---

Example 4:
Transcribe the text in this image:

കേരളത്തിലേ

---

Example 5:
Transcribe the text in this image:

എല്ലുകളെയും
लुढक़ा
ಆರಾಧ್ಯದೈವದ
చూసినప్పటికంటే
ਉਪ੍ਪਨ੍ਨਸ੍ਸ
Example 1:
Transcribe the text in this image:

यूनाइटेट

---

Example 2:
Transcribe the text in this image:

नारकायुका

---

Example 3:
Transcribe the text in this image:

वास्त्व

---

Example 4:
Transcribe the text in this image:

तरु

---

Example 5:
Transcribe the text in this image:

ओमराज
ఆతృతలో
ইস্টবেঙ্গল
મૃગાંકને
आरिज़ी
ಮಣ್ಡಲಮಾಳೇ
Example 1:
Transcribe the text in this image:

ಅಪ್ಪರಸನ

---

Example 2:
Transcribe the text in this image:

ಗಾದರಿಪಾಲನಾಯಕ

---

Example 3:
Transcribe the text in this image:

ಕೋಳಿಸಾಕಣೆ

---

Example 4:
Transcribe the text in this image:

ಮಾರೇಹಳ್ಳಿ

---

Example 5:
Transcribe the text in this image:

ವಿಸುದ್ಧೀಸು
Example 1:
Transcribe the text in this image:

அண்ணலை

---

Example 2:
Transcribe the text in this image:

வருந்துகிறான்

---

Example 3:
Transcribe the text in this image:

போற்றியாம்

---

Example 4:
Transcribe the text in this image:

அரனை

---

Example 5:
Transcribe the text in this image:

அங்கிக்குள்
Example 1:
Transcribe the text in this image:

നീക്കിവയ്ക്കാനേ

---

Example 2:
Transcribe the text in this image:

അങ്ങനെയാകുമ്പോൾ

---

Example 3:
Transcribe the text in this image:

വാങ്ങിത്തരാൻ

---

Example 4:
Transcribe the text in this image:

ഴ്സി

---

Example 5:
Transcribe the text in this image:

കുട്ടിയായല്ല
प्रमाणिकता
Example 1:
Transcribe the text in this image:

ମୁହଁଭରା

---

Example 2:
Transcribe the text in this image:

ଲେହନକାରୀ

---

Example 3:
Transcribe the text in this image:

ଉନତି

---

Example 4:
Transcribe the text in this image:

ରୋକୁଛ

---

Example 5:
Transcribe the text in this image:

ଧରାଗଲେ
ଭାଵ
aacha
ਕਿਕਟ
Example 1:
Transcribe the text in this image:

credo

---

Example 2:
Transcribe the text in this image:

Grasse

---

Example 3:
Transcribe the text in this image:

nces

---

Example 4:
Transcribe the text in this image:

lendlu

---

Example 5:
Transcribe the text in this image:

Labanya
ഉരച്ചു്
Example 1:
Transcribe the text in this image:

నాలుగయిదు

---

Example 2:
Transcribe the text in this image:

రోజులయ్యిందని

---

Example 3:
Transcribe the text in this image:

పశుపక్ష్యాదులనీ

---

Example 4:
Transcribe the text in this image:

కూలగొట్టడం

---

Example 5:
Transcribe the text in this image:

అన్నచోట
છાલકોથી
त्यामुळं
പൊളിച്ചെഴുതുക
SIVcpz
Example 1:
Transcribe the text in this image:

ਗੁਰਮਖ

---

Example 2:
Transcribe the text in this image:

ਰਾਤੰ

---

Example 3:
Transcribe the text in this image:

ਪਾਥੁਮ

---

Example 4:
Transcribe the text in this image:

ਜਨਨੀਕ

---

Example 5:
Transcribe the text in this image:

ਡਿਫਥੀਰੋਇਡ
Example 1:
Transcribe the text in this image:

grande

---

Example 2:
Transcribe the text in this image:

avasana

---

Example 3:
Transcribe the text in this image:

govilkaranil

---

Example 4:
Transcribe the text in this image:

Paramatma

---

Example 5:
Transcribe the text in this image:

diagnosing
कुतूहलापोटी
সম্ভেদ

§ TASK DETAILS: Extract all the entries word for word.

§ REPLY TO THE TASK:
---

Example 4:
Transcribe the text in this image:

കേരളത്തിലേ

---

Example 5:
Transcribe the text in this image:

എല്ലുകളെയും
लुढक़ा
ಆರಾಧ್ಯದೈವದ
చూసినప్పటికంటే
ਉਪ੍ਪਨ੍ਨਸ੍ਸ
Example 1:
Transcribe the text in this image:

यूनाइटेट

---

Example 2:
Transcribe the text in this image:

नारकायुका

---

Example 3:
Transcribe the text in this image:

वास्त्व

---

Example 4:
Transcribe the text in this image:

तरु

---

Example 5:
Transcribe the text in this image:

ओमराज
ఆతృతలో
ইস্টবেঙ্গল
મૃગાંકને
आरिज़ी
ಮಣ್ಡಲಮಾಳೇ
Example 1:
Transcribe the text in this image:

ಅಪ್ಪರಸನ

---

Example 2:
Transcribe the text in this image:

ಗಾದರಿಪಾಲನಾಯಕ

---

Example 3:
Transcribe the text in this image:

ಕೋಳಿಸಾಕಣೆ

---

Example 4:
Transcribe the text in this image:

ಮಾರೇಹಳ್ಳಿ

---

Example 5:
Transcribe the text in this image:

ವಿಸುದ್ಧೀಸು
Example 1:
Transcribe the text in this image:

அண்ணலை

---

Example 2:
Transcribe the text in this image:

வருந்துகிறான்

---

Example 3:
Transcribe the text in this image:

போற்றியாம்

---

Example 4:
Transcribe the text in this image:

அரனை

---

Example 5:
Transcribe the text in this image:

அங்கிக்குள்
Example 1:
Transcribe the text in this image:

നീക്കിവയ്ക്കാനേ

---

Example 2:
Transcribe the text in this image:

അങ്ങനെയാകുമ്പോൾ

---

Example 3:
Transcribe the text in this image:

വാങ്ങിത്തരാൻ

---

Example 4:
Transcribe the text in this image:

ഴ്സി

---

Example 5:
Transcribe the text in this image:

കുട്ടിയായല്ല
प्रमाणिकता
Example 1:
Transcribe the text in this image:

ମୁହଁଭରା

---

Example 2:
Transcribe the text in this image:

ଲେହନକାରୀ

---

Example 3:
Transcribe the text in this image:

ଉନତି

---

Example 4:
Transcribe the text in this image:

ରୋକୁଛ

---

Example 5:
Transcribe the text in this image:

ଧରାଗଲେ
ଭାଵ
aacha
ਕਿਕਟ
Example 1:
Transcribe the text in this image:

credo

---

Example 2:
Transcribe the text in this image:

Grasse

---

Example 3:
Transcribe the text in this image:

nces

---

Example 4:
Transcribe the text in this image:

lendlu

---

Example 5:
Transcribe the text in this image:

Labanya
ഉരച്ചു്
Example 1:
Transcribe the text in this image:

నాలుగయిదు

---

Example 2:
Transcribe the text in this image:

రోజులయ్యిందని

---

Example 3:
Transcribe the text in this image:

పశుపక్ష్యాదులనీ

---

Example 4:
Transcribe the text in this image:

కూలగొట్టడం

---

Example 5:
Transcribe the text in this image:

అన్నచోట
છાલકોથી
त्यामुळं
പൊളിച്ചെഴുതുക
SIVcpz
Example 1:
Transcribe the text in this image:

ਗੁਰਮਖ

---

Example 2:
Transcribe the text in this image:

ਰਾਤੰ

---

Example 3:
Transcribe the text in this image:

ਪਾਥੁਮ

---

Example 4:
Transcribe the text in this image:

ਜਨਨੀਕ

---

Example 5:
Transcribe the text in this image:

ਡਿਫਥੀਰੋਇਡ
Example 1:
Transcribe the text in this image:

grande

---

Example 2:
Transcribe the text in this image:

avasana

---

Example 3:
Transcribe the text in this image:

govilkaranil

---

Example 4:
Transcribe the text in this image:

Paramatma

---

Example 5:
Transcribe the text in this image:

diagnosing
कुतूहलापोटी
সম্ভেদ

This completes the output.